A summary of Toward Fail Safety for Security Decisions by Trent Jaeger
Nicholas M. Synovic
- 2 minutes read - 397 wordsA summary of Toward Fail Safety for Security Decisions
Trent Jaeger IEEE Computing Edge, December 2022 DOI [0]
Table of Contents
Summary
Developers of technologies aim to automate security decisions on behalf of the consumer. However, security decisions made by end users are often ad-hoc and unguided. As researchers, we should figure out how to create systems that are reduce vulnerabilities when poor manual choices are made.
Examples of How User Decisions Impact Security
Mobile applications often request access to sensors on the device to operate. However, it is often unclear as to why these applications want to utilize these sensors. Additionally, by granting security access to malicious apps, it is possible for the apps to modify core system functionality or compromise core processes for their own gain.
Within the IoT space, often developers let the end users handle the security permissions on their end. However, it is both the developers and the end-users job to ensure that the devices are operating within in a secure environment.
A Design Goal: Fail-Safe Decisions
We should have fail-safe defaults that expresses the permissions that a device or application has rather than what it doesn’t. In other words, return positive feedback as to the what an application or device can do, rather than what it can’t.
To support this, applications need to help users make better decisions. This could be done through supporting safe choices through the path of least resistance. In other words, make it easy to secure an application and difficult to disable security. However, it is difficult for programmers to decide what is and isn’t a safe decision.

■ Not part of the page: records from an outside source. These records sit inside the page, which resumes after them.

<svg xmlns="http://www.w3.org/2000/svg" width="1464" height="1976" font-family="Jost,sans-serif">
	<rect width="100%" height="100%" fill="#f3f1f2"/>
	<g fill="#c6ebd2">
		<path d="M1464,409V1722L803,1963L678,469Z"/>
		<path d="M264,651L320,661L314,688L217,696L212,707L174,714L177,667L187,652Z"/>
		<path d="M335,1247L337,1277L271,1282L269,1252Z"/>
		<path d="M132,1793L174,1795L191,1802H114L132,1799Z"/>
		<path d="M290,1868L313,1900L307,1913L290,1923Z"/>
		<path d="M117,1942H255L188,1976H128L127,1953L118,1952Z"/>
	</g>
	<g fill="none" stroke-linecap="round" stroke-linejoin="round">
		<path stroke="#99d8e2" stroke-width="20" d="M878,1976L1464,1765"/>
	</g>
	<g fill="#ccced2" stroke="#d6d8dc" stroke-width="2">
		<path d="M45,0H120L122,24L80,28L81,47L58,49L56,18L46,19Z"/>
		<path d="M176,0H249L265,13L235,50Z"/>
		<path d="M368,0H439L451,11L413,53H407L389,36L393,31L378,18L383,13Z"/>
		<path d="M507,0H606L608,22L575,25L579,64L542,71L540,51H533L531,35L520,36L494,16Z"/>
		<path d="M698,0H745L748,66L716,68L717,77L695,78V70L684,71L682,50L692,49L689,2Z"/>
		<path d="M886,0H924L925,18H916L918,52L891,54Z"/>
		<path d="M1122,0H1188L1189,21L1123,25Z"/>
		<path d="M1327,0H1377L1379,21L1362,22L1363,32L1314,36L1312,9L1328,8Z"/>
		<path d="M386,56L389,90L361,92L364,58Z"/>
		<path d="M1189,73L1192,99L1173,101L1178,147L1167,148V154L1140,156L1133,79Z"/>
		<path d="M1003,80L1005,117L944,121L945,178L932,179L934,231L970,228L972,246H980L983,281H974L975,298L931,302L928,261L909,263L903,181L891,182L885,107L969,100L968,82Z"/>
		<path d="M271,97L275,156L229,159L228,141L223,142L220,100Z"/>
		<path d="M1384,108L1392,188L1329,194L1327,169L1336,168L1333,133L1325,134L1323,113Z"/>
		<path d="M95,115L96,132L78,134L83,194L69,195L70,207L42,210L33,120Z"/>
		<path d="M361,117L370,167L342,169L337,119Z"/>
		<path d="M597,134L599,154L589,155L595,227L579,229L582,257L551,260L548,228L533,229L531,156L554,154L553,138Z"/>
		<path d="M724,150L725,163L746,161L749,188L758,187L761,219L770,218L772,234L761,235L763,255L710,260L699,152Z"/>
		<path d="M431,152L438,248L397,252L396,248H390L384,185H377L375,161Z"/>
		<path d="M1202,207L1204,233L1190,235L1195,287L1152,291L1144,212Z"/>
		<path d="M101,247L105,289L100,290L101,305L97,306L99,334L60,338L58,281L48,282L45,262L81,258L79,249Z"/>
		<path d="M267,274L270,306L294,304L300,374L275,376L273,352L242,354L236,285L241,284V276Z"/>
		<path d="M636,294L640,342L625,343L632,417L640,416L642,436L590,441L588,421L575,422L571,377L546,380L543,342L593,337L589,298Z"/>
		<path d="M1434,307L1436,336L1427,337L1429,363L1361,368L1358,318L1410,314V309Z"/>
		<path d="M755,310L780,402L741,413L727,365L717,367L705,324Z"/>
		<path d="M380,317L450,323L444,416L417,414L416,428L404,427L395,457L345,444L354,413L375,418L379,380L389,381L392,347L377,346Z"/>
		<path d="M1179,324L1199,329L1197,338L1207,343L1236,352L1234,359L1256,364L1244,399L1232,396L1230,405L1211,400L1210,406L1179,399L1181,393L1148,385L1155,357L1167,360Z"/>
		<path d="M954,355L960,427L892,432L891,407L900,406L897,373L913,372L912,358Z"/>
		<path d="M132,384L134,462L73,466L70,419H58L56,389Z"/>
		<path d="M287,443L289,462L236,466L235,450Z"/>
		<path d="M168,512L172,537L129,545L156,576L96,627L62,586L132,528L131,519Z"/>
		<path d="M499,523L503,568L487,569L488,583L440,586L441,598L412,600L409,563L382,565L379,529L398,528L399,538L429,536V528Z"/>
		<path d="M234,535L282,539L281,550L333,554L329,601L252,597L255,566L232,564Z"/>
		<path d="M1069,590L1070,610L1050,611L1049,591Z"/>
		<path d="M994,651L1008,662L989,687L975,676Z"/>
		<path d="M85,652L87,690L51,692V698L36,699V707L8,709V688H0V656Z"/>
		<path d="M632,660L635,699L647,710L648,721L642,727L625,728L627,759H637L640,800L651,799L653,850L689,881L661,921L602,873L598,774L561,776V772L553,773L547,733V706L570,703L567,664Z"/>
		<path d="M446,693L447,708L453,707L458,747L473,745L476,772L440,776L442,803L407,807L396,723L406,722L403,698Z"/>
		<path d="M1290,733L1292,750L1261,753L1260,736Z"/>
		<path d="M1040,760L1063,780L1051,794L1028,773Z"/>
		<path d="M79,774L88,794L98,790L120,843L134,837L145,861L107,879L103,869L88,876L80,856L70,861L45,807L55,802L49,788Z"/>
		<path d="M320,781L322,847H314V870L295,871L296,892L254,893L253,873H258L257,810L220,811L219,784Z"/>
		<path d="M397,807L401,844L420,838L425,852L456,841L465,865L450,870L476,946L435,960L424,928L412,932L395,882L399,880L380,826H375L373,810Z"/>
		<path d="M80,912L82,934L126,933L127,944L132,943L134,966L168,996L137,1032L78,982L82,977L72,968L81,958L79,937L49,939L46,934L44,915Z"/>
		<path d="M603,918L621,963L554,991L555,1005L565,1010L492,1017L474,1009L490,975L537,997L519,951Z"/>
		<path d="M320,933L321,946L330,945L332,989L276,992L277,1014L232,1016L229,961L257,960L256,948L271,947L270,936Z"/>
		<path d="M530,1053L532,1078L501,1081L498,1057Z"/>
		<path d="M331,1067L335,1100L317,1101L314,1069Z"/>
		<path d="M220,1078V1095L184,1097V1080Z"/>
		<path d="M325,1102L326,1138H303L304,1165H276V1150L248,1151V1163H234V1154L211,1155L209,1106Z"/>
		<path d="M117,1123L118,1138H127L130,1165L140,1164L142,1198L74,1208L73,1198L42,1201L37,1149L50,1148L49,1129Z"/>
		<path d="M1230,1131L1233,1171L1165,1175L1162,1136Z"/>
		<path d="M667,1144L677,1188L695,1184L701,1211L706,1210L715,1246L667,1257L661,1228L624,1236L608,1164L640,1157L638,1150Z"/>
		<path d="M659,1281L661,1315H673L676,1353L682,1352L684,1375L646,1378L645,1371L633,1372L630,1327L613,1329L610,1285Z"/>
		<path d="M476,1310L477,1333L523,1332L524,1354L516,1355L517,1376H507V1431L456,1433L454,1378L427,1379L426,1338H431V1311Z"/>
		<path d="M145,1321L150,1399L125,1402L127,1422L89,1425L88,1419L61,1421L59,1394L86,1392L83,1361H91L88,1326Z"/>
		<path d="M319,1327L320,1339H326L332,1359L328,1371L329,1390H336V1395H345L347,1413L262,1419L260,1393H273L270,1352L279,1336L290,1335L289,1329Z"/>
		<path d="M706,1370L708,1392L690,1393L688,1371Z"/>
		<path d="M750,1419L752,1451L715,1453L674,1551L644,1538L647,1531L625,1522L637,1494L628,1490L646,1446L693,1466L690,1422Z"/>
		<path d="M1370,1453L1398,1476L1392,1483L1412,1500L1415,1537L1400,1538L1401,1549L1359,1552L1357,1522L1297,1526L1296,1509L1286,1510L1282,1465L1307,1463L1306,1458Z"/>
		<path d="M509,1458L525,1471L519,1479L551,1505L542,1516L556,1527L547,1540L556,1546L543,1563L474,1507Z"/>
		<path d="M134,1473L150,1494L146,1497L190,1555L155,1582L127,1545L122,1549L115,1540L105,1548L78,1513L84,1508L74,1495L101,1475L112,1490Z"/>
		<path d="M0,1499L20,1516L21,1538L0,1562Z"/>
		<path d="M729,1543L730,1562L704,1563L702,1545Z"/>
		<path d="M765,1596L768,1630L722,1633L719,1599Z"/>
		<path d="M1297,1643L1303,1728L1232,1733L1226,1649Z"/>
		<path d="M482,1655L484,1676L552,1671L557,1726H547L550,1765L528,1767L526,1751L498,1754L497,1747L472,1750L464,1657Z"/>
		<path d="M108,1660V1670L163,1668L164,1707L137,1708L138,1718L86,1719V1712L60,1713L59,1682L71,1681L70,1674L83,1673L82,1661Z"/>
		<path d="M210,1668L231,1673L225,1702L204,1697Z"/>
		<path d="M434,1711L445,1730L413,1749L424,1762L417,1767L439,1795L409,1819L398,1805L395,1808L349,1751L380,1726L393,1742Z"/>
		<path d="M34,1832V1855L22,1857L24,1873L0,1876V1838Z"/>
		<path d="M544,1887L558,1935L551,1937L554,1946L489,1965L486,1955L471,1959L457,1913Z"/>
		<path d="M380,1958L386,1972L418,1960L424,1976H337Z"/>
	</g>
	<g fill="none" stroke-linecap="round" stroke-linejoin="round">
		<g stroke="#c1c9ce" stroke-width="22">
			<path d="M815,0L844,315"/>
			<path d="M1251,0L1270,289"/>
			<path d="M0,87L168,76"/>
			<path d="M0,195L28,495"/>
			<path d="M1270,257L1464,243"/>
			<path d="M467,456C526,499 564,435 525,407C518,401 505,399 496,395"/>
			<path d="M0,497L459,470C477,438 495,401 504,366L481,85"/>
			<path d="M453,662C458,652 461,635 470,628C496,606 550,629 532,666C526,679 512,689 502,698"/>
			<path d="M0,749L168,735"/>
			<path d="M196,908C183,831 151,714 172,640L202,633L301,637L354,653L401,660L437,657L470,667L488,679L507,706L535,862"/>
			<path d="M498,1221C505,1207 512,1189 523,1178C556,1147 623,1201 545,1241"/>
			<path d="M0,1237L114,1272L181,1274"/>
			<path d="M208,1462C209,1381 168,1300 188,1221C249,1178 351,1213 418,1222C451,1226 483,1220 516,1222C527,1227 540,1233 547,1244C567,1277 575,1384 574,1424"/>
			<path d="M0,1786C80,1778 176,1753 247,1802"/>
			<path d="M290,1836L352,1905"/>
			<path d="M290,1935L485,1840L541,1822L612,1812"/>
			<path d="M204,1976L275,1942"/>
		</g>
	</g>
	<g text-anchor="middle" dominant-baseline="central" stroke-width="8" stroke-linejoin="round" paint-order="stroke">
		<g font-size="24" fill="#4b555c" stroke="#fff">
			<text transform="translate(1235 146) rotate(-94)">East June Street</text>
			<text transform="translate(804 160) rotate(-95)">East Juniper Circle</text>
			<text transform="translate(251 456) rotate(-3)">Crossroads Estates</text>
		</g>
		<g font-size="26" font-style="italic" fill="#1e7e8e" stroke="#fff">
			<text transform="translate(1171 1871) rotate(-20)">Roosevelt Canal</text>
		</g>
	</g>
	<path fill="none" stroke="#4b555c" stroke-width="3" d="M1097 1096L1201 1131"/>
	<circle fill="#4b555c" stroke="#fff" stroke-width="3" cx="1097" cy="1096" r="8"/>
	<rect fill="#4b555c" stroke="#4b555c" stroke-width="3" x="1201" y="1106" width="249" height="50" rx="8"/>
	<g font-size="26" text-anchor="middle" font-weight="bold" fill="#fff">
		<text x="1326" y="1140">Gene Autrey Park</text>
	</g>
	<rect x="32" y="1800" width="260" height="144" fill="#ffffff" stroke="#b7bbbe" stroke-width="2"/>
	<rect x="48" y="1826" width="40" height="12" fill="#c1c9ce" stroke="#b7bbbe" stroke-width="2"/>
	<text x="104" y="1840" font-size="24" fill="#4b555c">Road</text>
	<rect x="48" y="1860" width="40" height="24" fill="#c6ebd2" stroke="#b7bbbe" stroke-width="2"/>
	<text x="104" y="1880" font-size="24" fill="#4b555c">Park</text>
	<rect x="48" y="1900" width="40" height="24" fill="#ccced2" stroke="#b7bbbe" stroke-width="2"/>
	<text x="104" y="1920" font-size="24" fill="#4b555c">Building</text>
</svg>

Using Fail Safety Effectively
If fail safety is implemented on a per device level, it won’t be able to scale to entire technology sectors. Therefore, best practices need to be developed in order to allow fail-safety to grow.
However, as legacy applications did not focus on information-flow integrity, it might be impossible to back port fail safety to legacy applications.
Furthermore, research needs to be done on how to identify when manual security changes expose applications to security vulnerabilities. This way programmers and researchers can devise new methods of protecting the end user when they disable security features.